I use Valkyrie mini wool combs for my alpaca fiber. I really love them - http://store.valkyriesupply.com/double-row-mini-combs.html I have seen a video on YouTube using the combs.


----------



## Spooly

Beautiful fleece.


----------



## RobynMay

I am combing my alpaca using Forsyth 4 pitch superfine Combs. They are horrible lethal sharp nasty .... things but are getting the vm out of the fleece and combining it well. I am combining grey huacya with loooonnnggg brown suri. I have to do 500g and have 110g so far- after a week's work! Many pricks and scratches later I am happy with the results. I found a you tube; www.youtube.com/watch?v=dSaiOTjeF-0
It is doing a better job than the hand carders or drum carder or blending board.

Your staple is magnificent! Can you not spin straight from the fleece and pick as you go?


----------



## Linda6885

RobynMay said:


> I am combing my alpaca using Forsyth 4 pitch superfine Combs. They are horrible lethal sharp nasty .... things but are getting the vm out of the fleece and combining it well. I am combining grey huacya with loooonnnggg brown suri. I have to do 500g and have 110g so far- after a week's work! Many pricks and scratches later I am happy with the results. I found a you tube; www.youtube.com/watch?v=dSaiOTjeF-0
> It is doing a better job than the hand carders or drum carder or blending board.
> 
> Your staple is magnificent! Can you not spin straight from the fleece and pick as you go?

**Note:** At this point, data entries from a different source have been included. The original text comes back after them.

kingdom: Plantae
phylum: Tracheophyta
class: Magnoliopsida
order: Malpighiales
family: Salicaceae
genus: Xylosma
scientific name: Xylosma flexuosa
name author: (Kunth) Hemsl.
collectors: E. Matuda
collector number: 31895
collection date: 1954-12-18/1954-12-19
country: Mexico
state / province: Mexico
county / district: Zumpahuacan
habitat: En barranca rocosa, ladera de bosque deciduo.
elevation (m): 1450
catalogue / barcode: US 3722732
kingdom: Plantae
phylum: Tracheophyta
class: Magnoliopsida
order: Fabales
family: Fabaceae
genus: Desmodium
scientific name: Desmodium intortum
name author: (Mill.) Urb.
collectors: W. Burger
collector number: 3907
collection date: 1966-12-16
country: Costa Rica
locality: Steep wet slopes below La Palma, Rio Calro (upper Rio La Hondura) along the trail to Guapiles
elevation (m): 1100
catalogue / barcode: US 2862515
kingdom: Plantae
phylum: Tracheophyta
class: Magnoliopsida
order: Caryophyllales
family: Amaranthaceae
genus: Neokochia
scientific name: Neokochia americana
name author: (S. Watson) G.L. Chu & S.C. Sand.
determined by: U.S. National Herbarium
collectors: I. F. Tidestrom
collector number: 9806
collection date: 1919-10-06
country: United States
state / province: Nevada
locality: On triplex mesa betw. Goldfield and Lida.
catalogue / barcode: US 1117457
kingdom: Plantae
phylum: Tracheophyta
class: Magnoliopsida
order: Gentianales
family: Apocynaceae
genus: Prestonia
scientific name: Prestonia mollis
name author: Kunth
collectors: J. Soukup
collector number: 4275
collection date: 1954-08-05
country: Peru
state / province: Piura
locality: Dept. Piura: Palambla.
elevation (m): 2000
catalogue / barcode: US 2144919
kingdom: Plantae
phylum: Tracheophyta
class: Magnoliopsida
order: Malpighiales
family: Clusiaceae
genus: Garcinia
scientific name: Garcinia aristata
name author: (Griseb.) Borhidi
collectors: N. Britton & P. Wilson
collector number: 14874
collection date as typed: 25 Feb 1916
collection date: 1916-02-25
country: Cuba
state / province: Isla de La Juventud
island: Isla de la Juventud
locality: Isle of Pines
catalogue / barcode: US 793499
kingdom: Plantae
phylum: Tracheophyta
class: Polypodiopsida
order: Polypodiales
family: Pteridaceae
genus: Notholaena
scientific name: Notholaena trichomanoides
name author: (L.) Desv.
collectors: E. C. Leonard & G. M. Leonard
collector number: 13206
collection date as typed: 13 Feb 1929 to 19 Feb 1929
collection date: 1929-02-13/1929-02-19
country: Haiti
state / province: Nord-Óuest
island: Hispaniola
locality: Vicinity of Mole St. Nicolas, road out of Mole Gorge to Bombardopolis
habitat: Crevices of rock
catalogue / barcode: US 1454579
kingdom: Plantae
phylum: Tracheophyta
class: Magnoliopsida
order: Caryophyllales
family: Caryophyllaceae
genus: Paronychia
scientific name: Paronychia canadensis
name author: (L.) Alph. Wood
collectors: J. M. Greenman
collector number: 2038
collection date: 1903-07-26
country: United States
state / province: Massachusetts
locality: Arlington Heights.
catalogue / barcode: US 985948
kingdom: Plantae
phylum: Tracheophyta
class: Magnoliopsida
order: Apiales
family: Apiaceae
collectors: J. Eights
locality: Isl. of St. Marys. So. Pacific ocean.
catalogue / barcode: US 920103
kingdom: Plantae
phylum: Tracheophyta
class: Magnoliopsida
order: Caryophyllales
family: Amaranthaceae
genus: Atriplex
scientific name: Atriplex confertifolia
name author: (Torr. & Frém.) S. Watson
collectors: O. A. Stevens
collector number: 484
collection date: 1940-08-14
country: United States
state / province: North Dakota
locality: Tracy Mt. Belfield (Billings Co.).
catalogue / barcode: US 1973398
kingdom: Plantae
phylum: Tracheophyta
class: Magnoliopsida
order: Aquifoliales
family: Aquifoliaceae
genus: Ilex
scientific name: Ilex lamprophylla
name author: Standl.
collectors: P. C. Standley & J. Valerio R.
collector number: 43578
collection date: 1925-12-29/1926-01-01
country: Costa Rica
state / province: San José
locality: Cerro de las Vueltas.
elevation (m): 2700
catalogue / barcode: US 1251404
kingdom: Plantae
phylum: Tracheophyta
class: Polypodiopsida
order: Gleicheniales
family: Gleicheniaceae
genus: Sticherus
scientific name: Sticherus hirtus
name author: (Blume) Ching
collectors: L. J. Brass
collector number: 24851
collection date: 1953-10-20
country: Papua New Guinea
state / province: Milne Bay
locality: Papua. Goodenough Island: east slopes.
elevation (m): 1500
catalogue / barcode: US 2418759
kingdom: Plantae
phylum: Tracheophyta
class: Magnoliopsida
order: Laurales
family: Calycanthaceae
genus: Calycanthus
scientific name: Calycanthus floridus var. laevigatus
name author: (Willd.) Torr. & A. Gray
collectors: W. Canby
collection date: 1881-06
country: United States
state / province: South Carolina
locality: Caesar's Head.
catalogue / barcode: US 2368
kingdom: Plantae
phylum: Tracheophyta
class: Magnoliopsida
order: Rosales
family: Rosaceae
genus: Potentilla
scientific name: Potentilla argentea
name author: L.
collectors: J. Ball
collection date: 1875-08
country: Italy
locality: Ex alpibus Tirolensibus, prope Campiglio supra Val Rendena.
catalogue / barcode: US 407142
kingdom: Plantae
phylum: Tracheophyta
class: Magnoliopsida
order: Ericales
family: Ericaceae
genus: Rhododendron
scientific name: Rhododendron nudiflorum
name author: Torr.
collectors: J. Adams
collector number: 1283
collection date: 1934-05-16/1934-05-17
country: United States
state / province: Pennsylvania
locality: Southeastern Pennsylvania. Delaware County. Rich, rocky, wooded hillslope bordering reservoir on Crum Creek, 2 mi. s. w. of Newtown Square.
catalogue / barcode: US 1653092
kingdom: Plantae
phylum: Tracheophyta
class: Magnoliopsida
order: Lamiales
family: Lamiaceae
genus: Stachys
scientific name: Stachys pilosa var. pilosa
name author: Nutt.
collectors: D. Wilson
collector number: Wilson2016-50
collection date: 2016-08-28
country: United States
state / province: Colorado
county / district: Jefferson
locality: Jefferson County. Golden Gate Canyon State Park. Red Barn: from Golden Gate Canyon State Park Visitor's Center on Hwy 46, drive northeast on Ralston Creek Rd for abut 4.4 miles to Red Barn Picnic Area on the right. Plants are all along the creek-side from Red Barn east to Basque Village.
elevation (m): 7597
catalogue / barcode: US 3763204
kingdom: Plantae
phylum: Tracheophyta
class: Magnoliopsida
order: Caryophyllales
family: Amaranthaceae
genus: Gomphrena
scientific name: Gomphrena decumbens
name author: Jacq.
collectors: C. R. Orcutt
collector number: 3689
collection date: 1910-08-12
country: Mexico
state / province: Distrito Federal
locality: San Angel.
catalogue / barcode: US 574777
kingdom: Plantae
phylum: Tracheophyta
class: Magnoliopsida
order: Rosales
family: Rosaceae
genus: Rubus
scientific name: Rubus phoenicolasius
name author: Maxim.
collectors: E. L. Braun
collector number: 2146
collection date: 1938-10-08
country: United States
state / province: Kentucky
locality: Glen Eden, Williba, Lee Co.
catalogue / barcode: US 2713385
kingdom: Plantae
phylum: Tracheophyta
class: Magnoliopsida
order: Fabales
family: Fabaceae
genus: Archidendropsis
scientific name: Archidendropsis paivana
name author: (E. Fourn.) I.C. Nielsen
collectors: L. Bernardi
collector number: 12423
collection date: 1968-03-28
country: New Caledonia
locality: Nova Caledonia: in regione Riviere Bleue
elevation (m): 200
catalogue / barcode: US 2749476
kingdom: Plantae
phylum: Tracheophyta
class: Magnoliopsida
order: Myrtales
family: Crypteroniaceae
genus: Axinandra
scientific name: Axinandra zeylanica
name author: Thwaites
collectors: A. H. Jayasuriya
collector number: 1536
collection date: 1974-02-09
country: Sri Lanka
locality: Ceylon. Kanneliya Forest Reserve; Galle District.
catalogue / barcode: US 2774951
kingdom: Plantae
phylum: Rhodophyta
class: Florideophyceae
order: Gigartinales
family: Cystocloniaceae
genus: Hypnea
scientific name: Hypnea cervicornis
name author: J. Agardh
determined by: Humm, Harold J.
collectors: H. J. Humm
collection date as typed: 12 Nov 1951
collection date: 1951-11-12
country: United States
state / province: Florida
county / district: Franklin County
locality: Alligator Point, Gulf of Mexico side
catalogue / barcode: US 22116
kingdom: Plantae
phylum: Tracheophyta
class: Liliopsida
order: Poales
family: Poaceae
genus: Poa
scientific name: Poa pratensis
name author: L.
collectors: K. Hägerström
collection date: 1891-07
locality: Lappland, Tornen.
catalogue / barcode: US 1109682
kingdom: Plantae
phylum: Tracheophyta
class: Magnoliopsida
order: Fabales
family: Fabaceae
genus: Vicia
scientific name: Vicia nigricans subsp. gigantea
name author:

I did try to spin straight from the fleece a couple of times, but each time I didn't like the results. Too many nubs, and it makes for a fuzzier result. Since my post and much practice and just experimenting, I found carding works best for me. I roll from the side, I get a smoother single that I think will be a nice DK weight when plied with itself. I did read an article this morning (Spinning Daily) where a simple dog comb was used on a finer fleece with good results. I'm going to try this only because I am curious about it, and I have numerous dog combs. thanks for your input.


----------



## RobynMay

Linda6885 said:


> I did try to spin straight from the fleece a couple of times, but each time I didn't like the results. Too many nubs, and it makes for a fuzzier result. Since my post and much practice and just experimenting, I found carding works best for me. I roll from the side, I get a smoother single that I think will be a nice DK weight when plied with itself. I did read an article this morning (Spinning Daily) where a simple dog comb was used on a finer fleece with good results. I'm going to try this only because I am curious about it, and I have numerous dog combs. thanks for your input.


I met an elderly lady in Tasmania when on holidays and she said she has never used anything except a dog comb! She had been spinning for a very long time and her work was exquisite! So you are in good company! I can't spin straight from the fleece either. Just doesn't work for me with the vm!


----------